Ukraine government officials are in Washington, D.C. and Brussels this week, demanding the OK for unrestricted use of U.S. and Western weapons inside Russia—the stamp-of-approval on a NATO invasion. This is a direct, blatant challenge to the 2020 Russian stated doctrine: Russia will use nuclear weapons, only “when the very existence of the state is under threat.” Russian Foreign Minister Sergey Lavrov today held a press conference in Moscow, drawing out the implications of this exact point.
The Ukraine diplomatic junkets to promote warfare inside Russia are all set. Coming to Washington this week are two top advisors to President Zelenskyy, Andriy Yermak and Defense Minister Rustem Umerov. Going to Brussels Aug. 29 will be Ukraine Foreign Minister Dmytro Kuleba. Foreign ministers of all 27 member states of the European Union are expected at the foreign affairs meeting, plus invited nations, including Türkiye. The scheduled topic is air defense, but the EU’s High Representative for Foreign Affairs and Security Policy Josep Borrell is already addressing the need to lift restrictions on what Ukraine may do inside Russia. In an X message Aug. 26, he said that lifting such restrictions on Russian targets “would strengthen Ukrainian self-defense….”
Foreign Minister Lavrov spoke sternly in Moscow today. The Reuters headline was on the mark, for a change: “Russia Warns the United States of the Risks of World War Three.” Lavrov said that the Western leaders are “playing with fire, and they are like small children playing with matches—a very dangerous thing for grown-up uncles and aunts who are entrusted with nuclear weapons in one or another Western country.”
It is for us all the world over to sound the alarm. However, we are called upon to fight at the same time for the fundamental right to do that, and to put forward a course of safety for our nations and world.
In this situation of escalating danger, the right of citizens everywhere to exercise not only free speech, religious practice, and human freedom, but also to have the right to obtain information, seek the truth, and to think, is all-important. These rights are under escalating attack.
In the United States an important dialogue on these matters occurred last evening, at the weekly national meeting (online) hosted by New York independent LaRouche candidates Diane Sare (U.S. Senate) and Jose Vega (15th CD in the Bronx). Independent candidate for U.S. Congress in Ohio (7 CD) Dennis Kucinich spoke. Former Cleveland Mayor, Kucinich served in Congress, and was twice a presidential candidate. Other candidates, and campaign supporters participated from many states, including Ben Wesley, running for office in Connecticut, with the endorsement of the Independence Party there.
Scott Ritter, the former UN weapons inspector who is campaigning at-large to make stopping nuclear war the central issue of the U.S. elections, participated as well. Ritter is on the front lines for defending Constitutional rights and responsibilities in the U.S. In recent weeks, the FBI and federal authorities have seized his passport, raided his home, and seized documents.

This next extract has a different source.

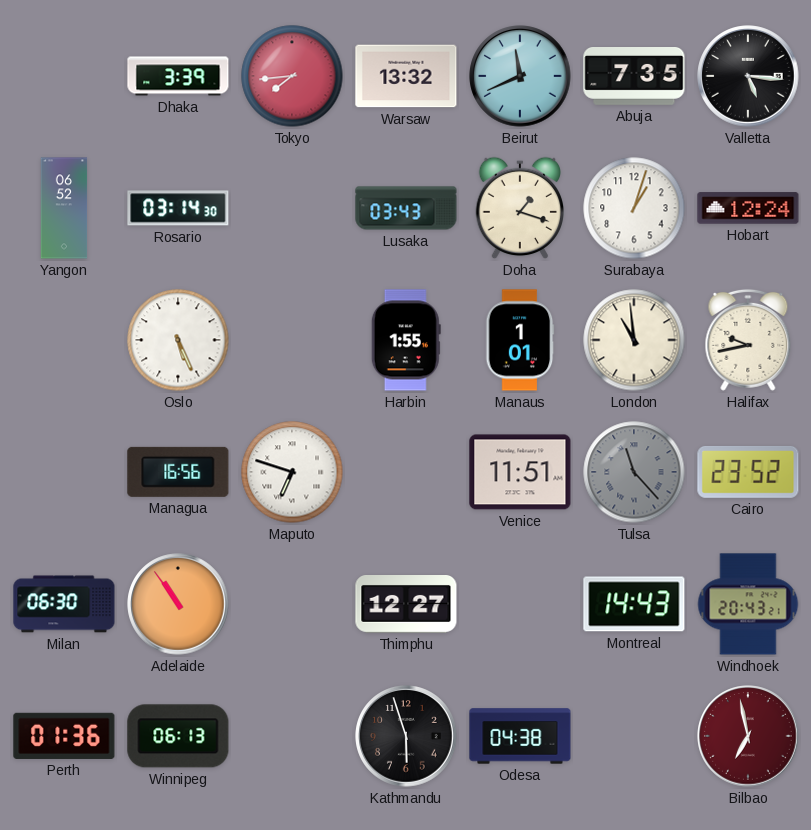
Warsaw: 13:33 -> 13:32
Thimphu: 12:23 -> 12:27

Ritter said, “I am being investigated for supposed criminal conduct, because I am trying to stop a nuclear war! Because I dare challenge the gospel of the nuclear industry, the war party, that says that not only do we need nuclear weapons, but we must change our nuclear employment doctrine to make it easier to use those nuclear weapons! Thus, the fight to prevent nuclear war is inseparable from the fight to defend free speech.”
The International Peace Coalition, founded 65 weeks ago by Schiller Institute leader Helga Zepp-LaRouche, is the platform for supporting and spreading this fighting spirit of responsibility for humanity everywhere, to stop the war drive, end the centuries of empire, and bring into being a new paradigm of peace and development.
A preview of what the world can be in such a new era, provided we defeat the NATO World War III threat, is available in the deliberations planned for next week at two international conferences: The annual Eastern Economic Forum (EEF) will be in Vladivostok, Russia, Sept. 3-6, on the theme: “Far East 2030—Combining Strengths To Create New Potential.” The Forum on China-Africa Cooperation (FOCAC) take place in Beijing, Sept. 4-6, on the theme: “Joining Hands To Advance Modernization and Build a High-Level China-Africa Community with a Shared Future.”
Representatives from most of the world’s nations, accounting for most of the world’s population, will participate. The topics range from the new integrated steel mill complex in Zimbabwe, to cargo handling in the Arctic, to how to have youth orchestras everywhere.
Today Russian President Putin issued his statement of greetings to the EEF conference. He spoke of the “new opportunities for productive cooperation” that are being created within the framework of such multilateral structures as the Eurasian Economic Union, the Shanghai Cooperation Organization, and the BRICS. “I would like to take this opportunity to reiterate that Russia is open to dialogue with all interested partners in the Asia-Pacific region and is determined to actively interact with others to build a fairer, more democratic system of international relations based on genuine equality.”